▶ [Task description]
Across all the records below, how many lines contain "reducing"? Respond with only the number.

(Saved data entries)
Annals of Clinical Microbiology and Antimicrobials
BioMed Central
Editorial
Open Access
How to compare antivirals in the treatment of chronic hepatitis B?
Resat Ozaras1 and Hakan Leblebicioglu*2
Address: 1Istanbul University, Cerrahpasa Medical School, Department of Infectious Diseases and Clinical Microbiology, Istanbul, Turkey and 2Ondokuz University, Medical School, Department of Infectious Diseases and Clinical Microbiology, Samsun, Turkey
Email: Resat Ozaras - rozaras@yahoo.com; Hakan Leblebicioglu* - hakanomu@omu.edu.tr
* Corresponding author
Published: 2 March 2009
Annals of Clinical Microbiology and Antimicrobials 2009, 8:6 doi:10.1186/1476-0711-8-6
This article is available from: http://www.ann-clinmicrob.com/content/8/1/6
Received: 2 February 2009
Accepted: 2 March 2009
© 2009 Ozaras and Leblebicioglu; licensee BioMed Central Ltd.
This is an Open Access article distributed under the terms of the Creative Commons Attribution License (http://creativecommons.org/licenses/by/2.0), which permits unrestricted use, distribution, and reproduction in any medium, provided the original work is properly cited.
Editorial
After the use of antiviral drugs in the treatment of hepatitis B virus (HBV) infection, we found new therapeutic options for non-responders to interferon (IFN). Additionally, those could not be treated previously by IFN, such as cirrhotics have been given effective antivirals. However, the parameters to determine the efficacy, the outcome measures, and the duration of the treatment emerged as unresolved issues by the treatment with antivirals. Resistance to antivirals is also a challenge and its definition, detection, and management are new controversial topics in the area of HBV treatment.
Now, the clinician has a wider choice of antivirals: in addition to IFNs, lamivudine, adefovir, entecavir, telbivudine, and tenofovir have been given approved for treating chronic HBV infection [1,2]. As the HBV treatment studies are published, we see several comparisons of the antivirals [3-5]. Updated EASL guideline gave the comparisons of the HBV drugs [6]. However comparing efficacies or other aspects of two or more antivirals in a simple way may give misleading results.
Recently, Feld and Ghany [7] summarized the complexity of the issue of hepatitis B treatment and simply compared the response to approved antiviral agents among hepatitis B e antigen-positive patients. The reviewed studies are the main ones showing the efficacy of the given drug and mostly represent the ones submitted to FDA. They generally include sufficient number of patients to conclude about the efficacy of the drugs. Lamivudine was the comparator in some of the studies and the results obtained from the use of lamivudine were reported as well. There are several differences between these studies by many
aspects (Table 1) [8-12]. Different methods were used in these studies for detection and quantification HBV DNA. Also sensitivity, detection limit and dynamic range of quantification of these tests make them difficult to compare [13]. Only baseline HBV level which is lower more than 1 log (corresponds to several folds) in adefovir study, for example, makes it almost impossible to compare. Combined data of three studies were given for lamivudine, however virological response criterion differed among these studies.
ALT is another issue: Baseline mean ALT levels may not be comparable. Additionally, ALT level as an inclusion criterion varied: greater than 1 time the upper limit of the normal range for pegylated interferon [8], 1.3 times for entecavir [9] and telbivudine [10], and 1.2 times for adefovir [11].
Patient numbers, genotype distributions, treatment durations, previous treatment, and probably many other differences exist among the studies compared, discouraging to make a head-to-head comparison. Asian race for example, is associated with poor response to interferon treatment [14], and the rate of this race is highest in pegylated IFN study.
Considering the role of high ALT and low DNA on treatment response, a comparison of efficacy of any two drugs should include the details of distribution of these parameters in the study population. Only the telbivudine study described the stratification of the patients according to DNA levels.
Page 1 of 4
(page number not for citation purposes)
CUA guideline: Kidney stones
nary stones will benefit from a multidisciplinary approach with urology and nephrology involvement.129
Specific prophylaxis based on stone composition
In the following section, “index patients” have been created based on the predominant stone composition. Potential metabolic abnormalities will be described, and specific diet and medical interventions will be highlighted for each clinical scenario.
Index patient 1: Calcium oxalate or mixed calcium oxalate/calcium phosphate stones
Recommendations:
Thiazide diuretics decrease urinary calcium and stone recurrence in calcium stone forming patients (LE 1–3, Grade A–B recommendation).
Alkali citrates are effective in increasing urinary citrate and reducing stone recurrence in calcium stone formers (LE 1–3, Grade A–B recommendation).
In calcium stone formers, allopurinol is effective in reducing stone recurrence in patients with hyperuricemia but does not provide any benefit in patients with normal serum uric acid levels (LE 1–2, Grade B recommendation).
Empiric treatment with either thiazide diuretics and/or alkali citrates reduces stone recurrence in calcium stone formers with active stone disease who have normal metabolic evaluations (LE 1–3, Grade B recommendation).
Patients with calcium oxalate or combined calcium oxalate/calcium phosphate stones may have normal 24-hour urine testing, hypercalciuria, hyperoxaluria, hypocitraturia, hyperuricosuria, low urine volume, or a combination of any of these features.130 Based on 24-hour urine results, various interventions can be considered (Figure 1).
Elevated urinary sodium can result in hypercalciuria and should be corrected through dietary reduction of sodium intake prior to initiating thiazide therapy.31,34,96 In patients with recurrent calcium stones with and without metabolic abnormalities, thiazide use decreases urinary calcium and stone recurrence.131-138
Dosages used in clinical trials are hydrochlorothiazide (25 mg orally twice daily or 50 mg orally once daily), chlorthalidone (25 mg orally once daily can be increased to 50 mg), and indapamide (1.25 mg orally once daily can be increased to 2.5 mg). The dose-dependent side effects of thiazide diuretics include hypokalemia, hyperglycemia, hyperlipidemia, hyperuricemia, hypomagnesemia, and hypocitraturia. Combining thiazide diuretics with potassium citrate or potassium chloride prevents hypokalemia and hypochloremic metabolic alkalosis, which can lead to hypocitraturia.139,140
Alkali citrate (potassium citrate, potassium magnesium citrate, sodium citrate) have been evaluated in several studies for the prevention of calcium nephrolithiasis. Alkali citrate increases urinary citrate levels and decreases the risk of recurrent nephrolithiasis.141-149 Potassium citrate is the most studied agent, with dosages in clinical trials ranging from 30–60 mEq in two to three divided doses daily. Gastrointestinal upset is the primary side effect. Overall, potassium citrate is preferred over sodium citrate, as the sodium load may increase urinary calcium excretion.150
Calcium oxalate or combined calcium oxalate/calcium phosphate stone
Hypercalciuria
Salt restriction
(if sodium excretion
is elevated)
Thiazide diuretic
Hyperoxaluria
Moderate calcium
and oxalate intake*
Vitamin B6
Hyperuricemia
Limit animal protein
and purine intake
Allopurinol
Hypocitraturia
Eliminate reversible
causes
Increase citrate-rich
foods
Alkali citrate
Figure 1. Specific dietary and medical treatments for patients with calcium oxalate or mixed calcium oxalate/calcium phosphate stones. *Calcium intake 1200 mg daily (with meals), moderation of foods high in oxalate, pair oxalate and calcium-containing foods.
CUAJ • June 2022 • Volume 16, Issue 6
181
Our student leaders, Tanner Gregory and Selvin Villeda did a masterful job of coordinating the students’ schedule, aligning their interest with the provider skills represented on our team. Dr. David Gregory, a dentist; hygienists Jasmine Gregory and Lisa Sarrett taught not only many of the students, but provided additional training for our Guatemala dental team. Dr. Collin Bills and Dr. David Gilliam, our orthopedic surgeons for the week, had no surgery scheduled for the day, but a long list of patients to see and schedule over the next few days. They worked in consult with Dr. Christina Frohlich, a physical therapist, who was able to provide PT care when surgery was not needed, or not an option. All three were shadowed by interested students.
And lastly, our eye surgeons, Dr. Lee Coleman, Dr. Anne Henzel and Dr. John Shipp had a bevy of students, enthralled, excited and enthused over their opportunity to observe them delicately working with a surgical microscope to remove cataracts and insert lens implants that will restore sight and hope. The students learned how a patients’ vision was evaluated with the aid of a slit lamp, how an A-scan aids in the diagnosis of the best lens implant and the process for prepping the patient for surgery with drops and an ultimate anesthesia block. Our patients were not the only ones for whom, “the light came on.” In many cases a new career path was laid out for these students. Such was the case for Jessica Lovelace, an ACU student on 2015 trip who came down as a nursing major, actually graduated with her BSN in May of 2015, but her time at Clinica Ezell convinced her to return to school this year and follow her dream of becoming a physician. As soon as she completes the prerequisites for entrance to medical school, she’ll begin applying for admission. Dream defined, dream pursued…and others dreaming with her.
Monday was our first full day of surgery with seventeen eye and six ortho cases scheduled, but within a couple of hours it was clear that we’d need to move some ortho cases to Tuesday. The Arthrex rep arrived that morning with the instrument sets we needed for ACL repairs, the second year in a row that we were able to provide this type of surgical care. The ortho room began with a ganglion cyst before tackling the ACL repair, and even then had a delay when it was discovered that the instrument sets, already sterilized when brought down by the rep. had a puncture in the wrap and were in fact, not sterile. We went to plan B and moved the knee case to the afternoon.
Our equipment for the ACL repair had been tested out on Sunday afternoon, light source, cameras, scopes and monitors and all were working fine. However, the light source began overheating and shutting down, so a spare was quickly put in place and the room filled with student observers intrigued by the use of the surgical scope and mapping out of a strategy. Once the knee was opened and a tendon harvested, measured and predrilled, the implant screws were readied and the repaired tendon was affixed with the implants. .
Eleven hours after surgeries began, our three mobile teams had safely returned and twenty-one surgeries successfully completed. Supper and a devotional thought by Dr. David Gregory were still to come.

▶ [Output for this exercise]
2